* **Work instructions**
1. In the Dover trial post, what job did William Buckingham once hold?
2. Rewrite the stretch of the Dover trial post from "Under cross-examination, Buckingham" through "is literally true.", swapping "Genesis" for "Exodus".
____ Source document
Perhaps the most anticipated witness at the trial was William Buckingham, who as the chairman of the Dover district curriculum committee last fall, had spearheaded the adoption of the intelligent design statement. It was Buckingham, a former prison supervisor and member of an independent fundamentalist church, who cried out at a board meeting: "Two thousand years ago somebody died on a cross. Can't someone take a stand for him?"


Nice. Hysterical much, sport? Let's see -- a former prison screw who's now an "independent" (because they're too far out on the fringe, no one else will have them) fundie church, given to weird, paranoid outbursts at meetings that are expressly supposed to set the tone for your children's school curricula. It can't get much funnier, can it?

Under cross-examination, Buckingham acknowledged there were times his testimony contradicted statements he had made earlier in sworn depositions, but said his memory was faulty because he was "addicted to OxyContin," a prescription opiate, and had twice been in rehabilitation.

Both Buckingham and the former school board president, Alan Bonsell, who were the leading advocates for the change, acknowledged in testimony that they believe the book of Genesis is literally true.


So let's get this right -- the nation is essentially being held up by this fucking no-account drug-addled cocksucker who can't even keep his story straight? This is not a small thing, folks. If you think the rest of the world isn't watching this stupidity and trying to figure out how to work around us, you haven't got a real handle on the scope of this case. No serious person of science is going to want to stick around in this climate, where Oxy-addicted Cro-Magnons can single-handedly hamstring progress and innovation. And why the hell should they?
________
____ Supplied information
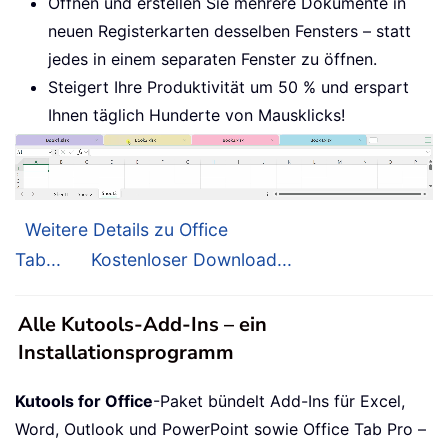
Öffnen und erstellen Sie mehrere Dokumente in
neuen Registerkarten desselben Fensters – statt
jedes in einem separaten Fenster zu öffnen.
Steigert Ihre Produktivität um 50 % und erspart
Ihnen täglich Hunderte von Mausklicks!
Weitere Details zu Office
Tab...
Kostenloser Download...
Alle Kutools-Add-Ins – ein
Installationsprogramm
Kutools for Office
-Paket bündelt Add-Ins für Excel,
Word, Outlook und PowerPoint sowie Office Tab Pro –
________
* **Outputs in order**
1. He was a former prison supervisor.

2.
Under cross-examination, Buckingham acknowledged there were times his testimony contradicted statements he had made earlier in sworn depositions, but said his memory was faulty because he was "addicted to OxyContin," a prescription opiate, and had twice been in rehabilitation.

Both Buckingham and the former school board president, Alan Bonsell, who were the leading advocates for the change, acknowledged in testimony that they believe the book of Exodus is literally true.